### Data shown:
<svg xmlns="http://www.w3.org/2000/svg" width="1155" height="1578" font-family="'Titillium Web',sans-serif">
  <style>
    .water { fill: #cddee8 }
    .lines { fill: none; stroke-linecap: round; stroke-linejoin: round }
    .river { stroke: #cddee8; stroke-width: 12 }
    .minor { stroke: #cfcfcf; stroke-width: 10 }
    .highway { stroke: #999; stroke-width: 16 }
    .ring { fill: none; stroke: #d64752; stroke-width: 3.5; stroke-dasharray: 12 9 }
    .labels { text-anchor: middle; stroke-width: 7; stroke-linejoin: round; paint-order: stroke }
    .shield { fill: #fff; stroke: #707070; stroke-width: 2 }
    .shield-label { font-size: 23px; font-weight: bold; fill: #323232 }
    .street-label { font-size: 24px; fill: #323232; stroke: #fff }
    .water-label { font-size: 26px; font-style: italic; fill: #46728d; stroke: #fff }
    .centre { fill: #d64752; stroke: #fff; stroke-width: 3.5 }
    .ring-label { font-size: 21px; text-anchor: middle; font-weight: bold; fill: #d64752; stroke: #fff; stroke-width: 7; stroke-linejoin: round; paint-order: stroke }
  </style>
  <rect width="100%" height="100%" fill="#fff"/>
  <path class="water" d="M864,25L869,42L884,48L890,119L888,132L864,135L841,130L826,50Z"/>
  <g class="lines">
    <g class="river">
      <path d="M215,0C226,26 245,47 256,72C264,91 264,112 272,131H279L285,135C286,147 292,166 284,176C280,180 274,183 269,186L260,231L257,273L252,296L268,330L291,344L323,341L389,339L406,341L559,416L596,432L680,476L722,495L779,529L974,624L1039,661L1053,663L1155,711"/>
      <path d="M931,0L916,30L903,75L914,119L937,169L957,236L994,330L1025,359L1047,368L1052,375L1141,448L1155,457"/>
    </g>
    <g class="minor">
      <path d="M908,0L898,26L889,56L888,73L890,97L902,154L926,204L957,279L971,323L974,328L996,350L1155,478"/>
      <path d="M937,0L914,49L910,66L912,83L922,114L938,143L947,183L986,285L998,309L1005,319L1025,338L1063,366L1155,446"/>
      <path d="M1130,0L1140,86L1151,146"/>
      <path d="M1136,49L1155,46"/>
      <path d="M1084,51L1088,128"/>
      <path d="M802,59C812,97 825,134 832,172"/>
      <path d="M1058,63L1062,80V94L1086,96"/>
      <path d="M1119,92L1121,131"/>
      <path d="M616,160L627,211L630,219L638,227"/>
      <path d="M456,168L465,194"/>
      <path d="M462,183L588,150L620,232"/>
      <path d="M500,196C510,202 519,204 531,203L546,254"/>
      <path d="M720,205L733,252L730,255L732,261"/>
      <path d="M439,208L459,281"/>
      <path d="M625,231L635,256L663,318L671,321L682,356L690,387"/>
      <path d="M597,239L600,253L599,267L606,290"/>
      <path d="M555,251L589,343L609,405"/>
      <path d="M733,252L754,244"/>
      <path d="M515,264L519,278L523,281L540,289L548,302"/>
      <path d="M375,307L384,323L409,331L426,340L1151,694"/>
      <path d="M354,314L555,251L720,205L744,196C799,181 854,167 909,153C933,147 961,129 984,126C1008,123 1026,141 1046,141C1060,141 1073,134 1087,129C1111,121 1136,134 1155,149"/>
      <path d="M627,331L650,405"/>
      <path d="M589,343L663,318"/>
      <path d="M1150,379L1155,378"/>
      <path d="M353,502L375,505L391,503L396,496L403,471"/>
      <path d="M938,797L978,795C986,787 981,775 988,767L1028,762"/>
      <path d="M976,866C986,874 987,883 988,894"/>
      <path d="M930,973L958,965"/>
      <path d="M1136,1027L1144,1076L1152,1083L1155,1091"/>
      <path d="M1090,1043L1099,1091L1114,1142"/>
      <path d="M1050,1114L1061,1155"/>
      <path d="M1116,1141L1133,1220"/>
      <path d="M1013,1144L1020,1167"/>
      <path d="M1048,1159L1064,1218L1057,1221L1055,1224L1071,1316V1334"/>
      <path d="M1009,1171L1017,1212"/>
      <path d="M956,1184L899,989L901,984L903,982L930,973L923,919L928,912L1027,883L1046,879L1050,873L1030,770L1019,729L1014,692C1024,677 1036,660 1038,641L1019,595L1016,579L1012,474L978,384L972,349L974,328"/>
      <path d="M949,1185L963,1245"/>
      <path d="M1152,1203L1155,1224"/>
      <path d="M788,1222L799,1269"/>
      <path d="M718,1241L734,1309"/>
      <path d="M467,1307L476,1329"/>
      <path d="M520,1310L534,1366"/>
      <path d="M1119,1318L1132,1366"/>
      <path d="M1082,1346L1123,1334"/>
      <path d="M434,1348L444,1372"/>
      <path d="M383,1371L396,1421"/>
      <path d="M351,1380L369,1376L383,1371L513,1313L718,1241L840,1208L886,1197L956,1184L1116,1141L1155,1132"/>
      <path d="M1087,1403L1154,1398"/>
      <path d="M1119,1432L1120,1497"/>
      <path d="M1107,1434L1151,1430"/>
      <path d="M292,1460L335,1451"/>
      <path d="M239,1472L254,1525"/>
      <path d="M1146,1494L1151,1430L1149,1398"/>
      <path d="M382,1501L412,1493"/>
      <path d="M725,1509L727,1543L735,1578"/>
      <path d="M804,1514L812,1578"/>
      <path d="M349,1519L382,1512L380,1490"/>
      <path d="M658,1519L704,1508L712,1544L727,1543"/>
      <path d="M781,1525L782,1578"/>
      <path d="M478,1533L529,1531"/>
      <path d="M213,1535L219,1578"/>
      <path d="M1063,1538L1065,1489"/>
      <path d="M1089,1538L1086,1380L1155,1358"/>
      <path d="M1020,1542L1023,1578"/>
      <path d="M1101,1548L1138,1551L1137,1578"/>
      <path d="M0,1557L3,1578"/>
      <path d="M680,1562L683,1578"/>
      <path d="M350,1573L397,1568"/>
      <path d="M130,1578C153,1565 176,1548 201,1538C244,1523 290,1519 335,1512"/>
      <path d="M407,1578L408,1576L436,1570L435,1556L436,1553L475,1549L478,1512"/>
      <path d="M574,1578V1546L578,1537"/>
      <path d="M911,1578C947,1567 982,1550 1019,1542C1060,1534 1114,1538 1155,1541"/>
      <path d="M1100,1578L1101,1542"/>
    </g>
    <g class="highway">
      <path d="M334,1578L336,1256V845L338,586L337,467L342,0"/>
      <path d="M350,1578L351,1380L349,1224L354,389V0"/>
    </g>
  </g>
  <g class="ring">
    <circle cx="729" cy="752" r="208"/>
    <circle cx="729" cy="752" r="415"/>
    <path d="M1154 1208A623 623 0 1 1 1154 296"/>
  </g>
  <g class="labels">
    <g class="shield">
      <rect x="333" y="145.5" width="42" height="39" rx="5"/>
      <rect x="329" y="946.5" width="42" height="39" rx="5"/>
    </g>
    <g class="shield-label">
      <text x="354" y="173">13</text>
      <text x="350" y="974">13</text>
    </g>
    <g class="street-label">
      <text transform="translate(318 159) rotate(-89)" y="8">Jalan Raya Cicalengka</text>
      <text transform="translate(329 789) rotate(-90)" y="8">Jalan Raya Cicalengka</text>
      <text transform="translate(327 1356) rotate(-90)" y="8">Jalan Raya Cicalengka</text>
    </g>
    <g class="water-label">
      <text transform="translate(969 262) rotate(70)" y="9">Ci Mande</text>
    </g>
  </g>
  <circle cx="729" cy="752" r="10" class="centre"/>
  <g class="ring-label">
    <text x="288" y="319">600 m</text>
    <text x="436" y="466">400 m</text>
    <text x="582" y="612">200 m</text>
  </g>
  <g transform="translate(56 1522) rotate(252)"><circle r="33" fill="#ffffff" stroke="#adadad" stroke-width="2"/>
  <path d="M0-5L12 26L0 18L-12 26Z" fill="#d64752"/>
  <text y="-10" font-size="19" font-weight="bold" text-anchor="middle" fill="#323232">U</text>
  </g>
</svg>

### Problem statement:
Look for the word "centre" in the listing above, and copy every line where you find it.

### Response box:
    .centre { fill: #d64752; stroke: #fff; stroke-width: 3.5 }
  <circle cx="729" cy="752" r="10" class="centre"/>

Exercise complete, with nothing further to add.